Plusieurs facteurs influencent les résultats. Si la sensibilité de Trump aux réactions du marché semble importante, la désescalade au Groenland a probablement impliqué plusieurs considérations : les pressions de l'alliance de l'OTAN, la résistance européenne, les préoccupations politiques nationales et les contraintes juridiques. Les marchés bougent rarement pour une seule raison.

À surveiller

L'accord-cadre est loin d'être finalisé. Les dates et développements clés à surveiller sont les suivants :

Le 1er février 2026 était la date initiale de mise en œuvre des droits de douane. Même si Trump les a annulés, il faudra voir si les tensions réapparaissent à cette période pour savoir si la désescalade est durable.

Les discussions du Congrès sur le financement du « Golden Dome » montreront si l'accord-cadre sur le Groenland implique des engagements financiers importants de la part des États-Unis qui pourraient se heurter à une résistance politique nationale.

La décision de la Cour suprême sur le pouvoir tarifaire pourrait changer radicalement la capacité de Trump à imposer des droits sans l'accord du Congrès, ce qui pourrait modifier toute la dynamique commerciale du TACO.

La signature officielle du traité de l'OTAN, prévue pour la fin du printemps 2026, donnera des détails concrets sur ce que le « cadre » implique et s'il satisfait toutes les parties.

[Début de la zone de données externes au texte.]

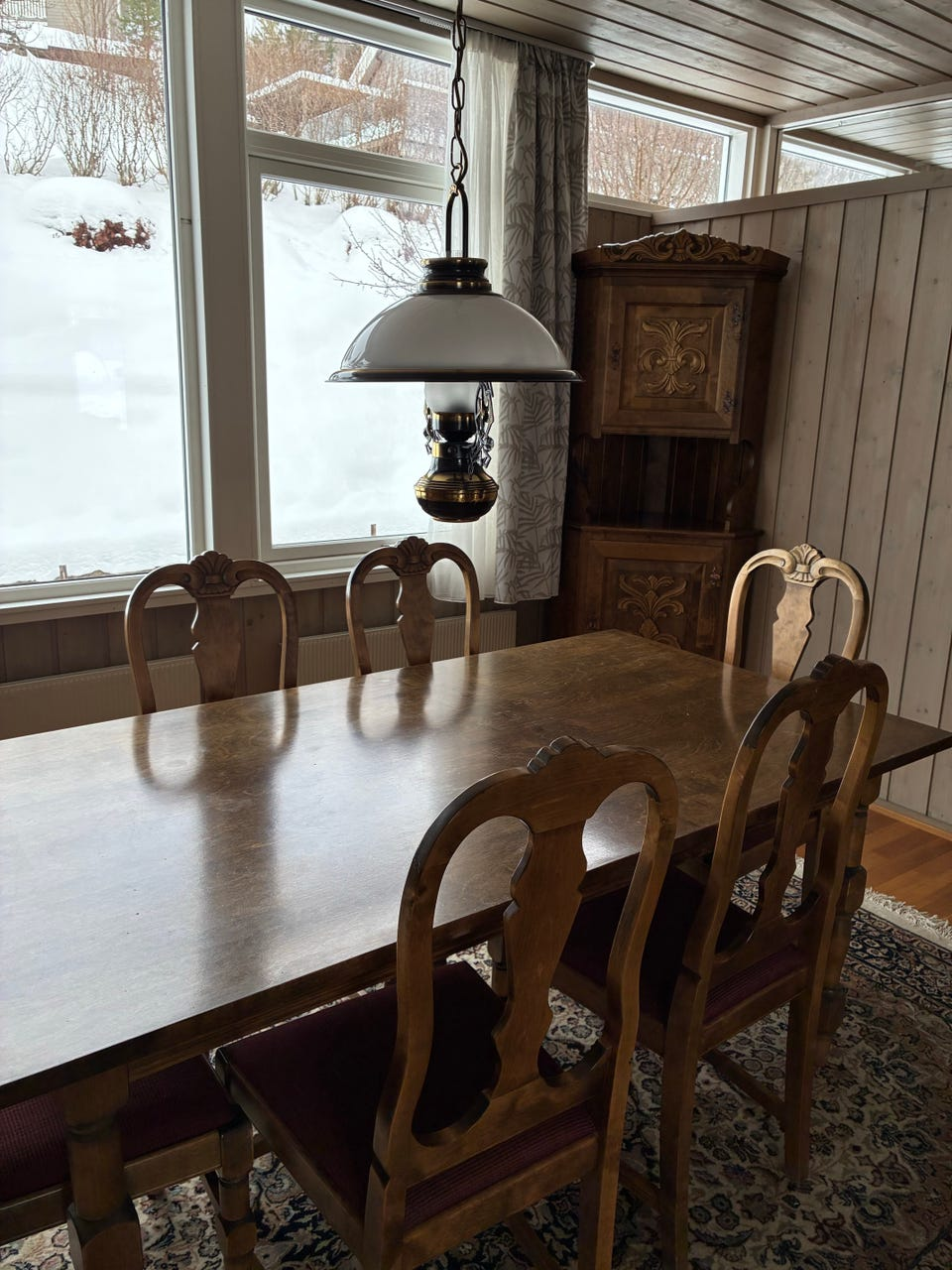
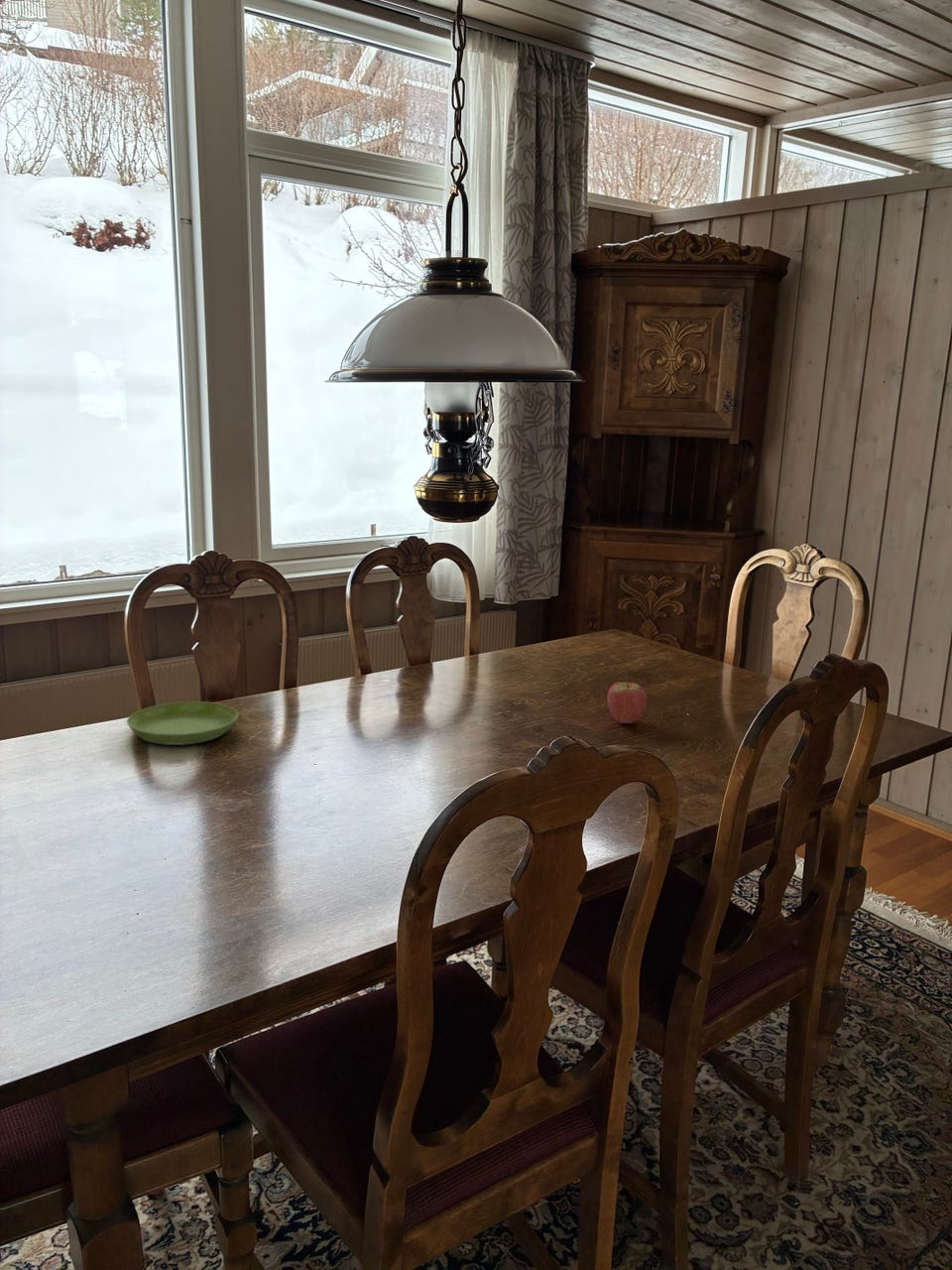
+ fruit [607,674,648,724]
+ saucer [126,700,239,746]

La réponse et les mesures prises par l'Europe montreront si c'était vraiment une résolution ou juste une pause temporaire dans les tensions.

Pour les nouveaux traders, la leçon à retenir n'est pas nécessairement de parier sur la poursuite ou la rupture du TACO. Il s'agit plutôt de comprendre que les marchés modernes intègrent de plus en plus la « volatilité présidentielle » comme un facteur régulier, que des schémas existent mais peuvent changer, et que la discipline émotionnelle et la gestion des risques sont plus importantes que d'essayer de prédire chaque rebondissement de la scène géopolitique.

Les marchés ont peut-être rebondi mercredi, mais le bon sens et l'histoire suggèrent que la situation reste « aussi fragile que la glace » que Trump cherchait à acquérir.